* 原文抜粋 *
*-*-*

言葉のアンケートに頼らざるを得なかった立場の人たちにとって、客観化された脳の反応は頼りにしたくなるはずのものです。科学者ではなくビジネスの立場、あるいは広告の立場から、いくつもの書籍が出版されてきています。
〔「買い物する脳」「脳科学から広告・ブランド論を考察する」〕
■ニューロマーケティングで消費者の本音はつかめるのか
広告というものは不思議なもので、テレビCMなり吊広告なりを「実際に見た」ことと「見たような気がする」ことと、違いがでます。また、意識の上で「好印象を受けた」ことと無意識の中で「拒否感を持つ」こととが同居していたりして、消費者の本音というものがなかなかアンケートなどではつかみにくいものです。
そんな消費者(視聴者、利用者)の反応を言葉ではなく身体の変化で確認することは、商品やサービス、ブランド、クリエイティブの質を測定する一つの重要な要素です。過去、(脳波を除けば)人の瞳孔の動き、脈拍・呼吸、皮膚の電気反応くらいしか物理的な測定ができる手段はなかったかもしれません。記事「身体を測る 11-脳の非侵襲的測定」で書いたように脳内の活動度を直接的に細かく測ることができる機械が発達し、広告やマーケティング関係者がこれらに目を向けないはずはありません。「ニューロマーケティング」と呼ばれています。
冒頭の2冊はいずれもこの分野に関するテーマの本です。
■日本の広告代理店も関わるビジネスの本
左の本は、ニューロマーケティングをビジネスにしている米国の会社の経営者が書いたものです。研究者ではなく当該ビジネスに携わっている方自身の著なので、当然ながら自社PR的要素が頻繁にでてきますが、内容としては理解しやすい事例が多数挙げられています。
たとえば買い物をするときにはミラー・ニューロンという脳の一部が反応し、ドーパミンに促されて「つい買ってしまう」ということになるのだとされています。会社のロゴより、商品を連想させる画像を見せることの方がよりその商品への購買意欲をかきたてるとのことです。また、携帯(ノキア)の有名な着信音が、ブランドと良い相乗効果を起こすというより、むしろ否定的な反応を強く起こしたという結果は、興味深いところです。タイミング悪くかかってきた電話などの経験と着信音が結び付けられてしまい、かえって不快感を呼び起こされてしまうとの分析です。
「買い物する脳 驚くべきニューロマーケティングの世界」
【マーティン・リンストローム(著)、千葉敏生(訳)、2008年、早川書房】
この著者の会社は、日本では大手広告代理店の博報堂が提携しています。fMRIと脳波計(EEG)を用いたニューロマーケティングのビジネスを広げようという目論見のようです。

*-*-*

* データ抜粋 *
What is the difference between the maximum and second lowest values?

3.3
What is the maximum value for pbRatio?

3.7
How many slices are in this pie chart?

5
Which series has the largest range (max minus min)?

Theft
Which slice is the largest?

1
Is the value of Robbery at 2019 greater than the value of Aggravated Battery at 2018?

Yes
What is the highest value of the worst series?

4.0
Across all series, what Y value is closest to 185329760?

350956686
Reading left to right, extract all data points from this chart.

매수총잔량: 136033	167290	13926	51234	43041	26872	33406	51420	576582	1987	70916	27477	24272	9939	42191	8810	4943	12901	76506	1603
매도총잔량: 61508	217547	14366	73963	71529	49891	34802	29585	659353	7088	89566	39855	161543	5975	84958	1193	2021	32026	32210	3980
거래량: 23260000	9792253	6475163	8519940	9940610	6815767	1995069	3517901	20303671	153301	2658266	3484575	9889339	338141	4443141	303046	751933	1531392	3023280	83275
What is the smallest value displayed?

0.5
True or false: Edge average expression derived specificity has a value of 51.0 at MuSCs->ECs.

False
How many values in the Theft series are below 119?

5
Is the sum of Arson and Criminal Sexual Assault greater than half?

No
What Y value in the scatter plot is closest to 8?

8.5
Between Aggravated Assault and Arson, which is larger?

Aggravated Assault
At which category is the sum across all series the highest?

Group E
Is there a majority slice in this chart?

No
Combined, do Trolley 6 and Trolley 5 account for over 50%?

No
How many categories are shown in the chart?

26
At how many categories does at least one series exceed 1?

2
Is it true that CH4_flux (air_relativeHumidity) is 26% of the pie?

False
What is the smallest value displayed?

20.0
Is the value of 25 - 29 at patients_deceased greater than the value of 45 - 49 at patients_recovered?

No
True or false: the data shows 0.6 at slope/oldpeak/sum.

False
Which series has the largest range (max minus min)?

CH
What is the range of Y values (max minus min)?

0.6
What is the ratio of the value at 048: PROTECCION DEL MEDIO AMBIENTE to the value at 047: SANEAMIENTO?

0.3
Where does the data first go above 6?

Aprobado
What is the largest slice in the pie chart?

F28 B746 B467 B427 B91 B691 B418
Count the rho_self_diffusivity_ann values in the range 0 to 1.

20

*-*-*

* 課題 *
原文抜粋のうち、「たとえば買い物をするときには」で始まり「こされてしまうとの分析です。」まで続く部分を、「ノキア」を「某メーカー」に置き換えて書き直してください。

* 回答欄 *
たとえば買い物をするときにはミラー・ニューロンという脳の一部が反応し、ドーパミンに促されて「つい買ってしまう」ということになるのだとされています。会社のロゴより、商品を連想させる画像を見せることの方がよりその商品への購買意欲をかきたてるとのことです。また、携帯(某メーカー)の有名な着信音が、ブランドと良い相乗効果を起こすというより、むしろ否定的な反応を強く起こしたという結果は、興味深いところです。タイミング悪くかかってきた電話などの経験と着信音が結び付けられてしまい、かえって不快感を呼び起こされてしまうとの分析です。